A big part of sports is all about collecting and analyzing data—and sensors can give you more of that data to work with, much more. Improving your own game with 3D visualizations of a golf swing is part of it, too.
”We believe that every ball, bat, racket, club, glove, helmet will be digitally connected,” Fass said. “We are building a company platform to enable those experiences and capture all that data.”
Zepp makes sensors for baseball, tennis, and golf, and it now has more money to work with to develop more products. This week the Los Gatos, California-based company, founded in 2012, announced that it had received $15 million in additional funding. That brings to $20 million the amount of money it received last year.
GGV Capital led the funding round with participation from Legend Capital, Bertelsmann, and Cherubic Ventures.

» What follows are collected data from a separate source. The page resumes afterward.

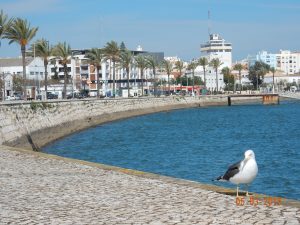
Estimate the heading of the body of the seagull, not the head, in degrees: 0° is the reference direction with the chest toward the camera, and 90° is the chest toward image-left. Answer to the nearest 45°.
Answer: approximately 315°
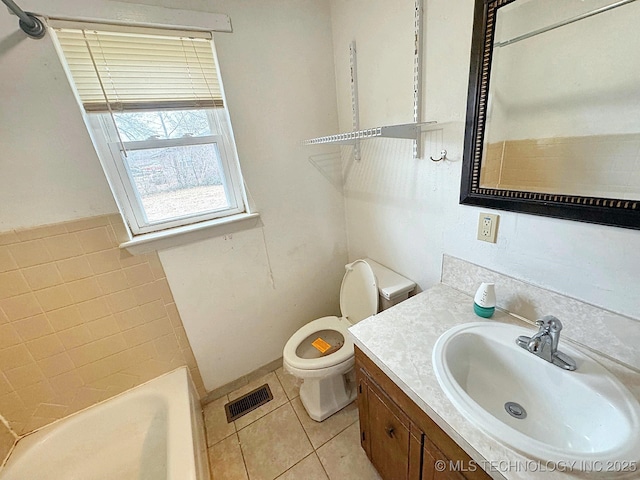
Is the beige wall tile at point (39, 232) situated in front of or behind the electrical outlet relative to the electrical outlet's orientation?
in front

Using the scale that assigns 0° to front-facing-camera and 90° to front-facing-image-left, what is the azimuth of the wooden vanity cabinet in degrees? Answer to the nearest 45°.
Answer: approximately 45°

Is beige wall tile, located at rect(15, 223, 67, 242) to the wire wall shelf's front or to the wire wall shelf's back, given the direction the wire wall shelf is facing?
to the front

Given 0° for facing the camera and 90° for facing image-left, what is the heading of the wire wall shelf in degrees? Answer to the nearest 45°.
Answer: approximately 45°

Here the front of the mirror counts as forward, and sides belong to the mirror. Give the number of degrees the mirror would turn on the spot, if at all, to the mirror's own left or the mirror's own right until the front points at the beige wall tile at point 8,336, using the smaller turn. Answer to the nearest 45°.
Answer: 0° — it already faces it
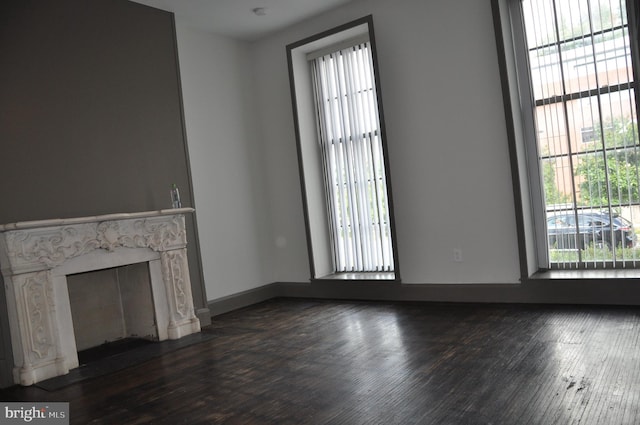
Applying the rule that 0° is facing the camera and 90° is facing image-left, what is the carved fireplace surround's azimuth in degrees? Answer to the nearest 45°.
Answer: approximately 315°

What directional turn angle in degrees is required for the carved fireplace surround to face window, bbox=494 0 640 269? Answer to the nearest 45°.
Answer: approximately 45° to its left

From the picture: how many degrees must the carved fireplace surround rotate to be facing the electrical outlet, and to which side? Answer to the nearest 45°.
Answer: approximately 45° to its left

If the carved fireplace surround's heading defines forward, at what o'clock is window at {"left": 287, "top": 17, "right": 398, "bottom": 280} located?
The window is roughly at 10 o'clock from the carved fireplace surround.

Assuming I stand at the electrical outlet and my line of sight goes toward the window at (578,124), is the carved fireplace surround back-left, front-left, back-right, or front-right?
back-right
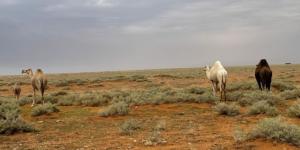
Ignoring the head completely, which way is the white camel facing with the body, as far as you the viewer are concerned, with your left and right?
facing away from the viewer and to the left of the viewer

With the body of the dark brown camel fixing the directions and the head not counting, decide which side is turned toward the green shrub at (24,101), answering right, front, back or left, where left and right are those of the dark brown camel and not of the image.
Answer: left

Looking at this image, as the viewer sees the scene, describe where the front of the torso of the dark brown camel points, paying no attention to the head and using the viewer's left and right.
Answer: facing away from the viewer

Zepp sensors have two accelerometers, a gyroscope and an ARM processor. On a baseball bat, for instance, the sensor weighs 6 grams and attaches to the knob of the bat. The battery can provide five hours of continuous streaming in Bluetooth mode. Among the things the sensor measures are the bat swing speed, its angle on impact, and the amount of time the bat spends in the batting zone.
The sensors, which sell for $149 each, can produce similar types of metrics for golf and tennis. The data is collected using a mobile app.
Networking on the field
Zepp is an Internet of Things company of a sort. It is building a connected universe of devices, but its products aren’t about controlling something in the same way that Nest, the thermostat maker acquired by Google, can control room temperature via an app.
In time, Fass believes that sports teams will have sensors in all their equipment. For instance, in football, coaches will be able to measure the acceleration of a wide receiver, or the arm speed and velocity of a quarterback. “That’s going to depend on technology companies like us making the product unobtrusive,” he said.
With those sensors will come a flood of data. In the last 30 days, Fass said its technology has been used by customers to collect data on 500,000 golf swings.
Zepp considers its core technology to be its software, which turns the sensor data into useful metrics. But this industry is also keenly interested in improvements in technologies such as battery power, as it aims to shrink the size of the sensors. The battery is about half the volume of the sensor device, and a little less than half its weight, said Fass.
The entire field of integrating sensor technology in sports is an emerging one, with new products gaining notice. At the recent Consumer Electronics Show in Las Vegas, one attention-getting arrival was a sensor-equipped $295 basketball by Infomotion Sports Technologies. The 94Fifty Smart Sensor Basketball provides data on shot arc, speed, dribble, and other metrics.
Gartner estimates that the market for wearable electronic devices, along with apps and services for fitness and personal health, was worth about $1.6 billion worldwide last year. That’s expected to rise to $5 billion by 2016.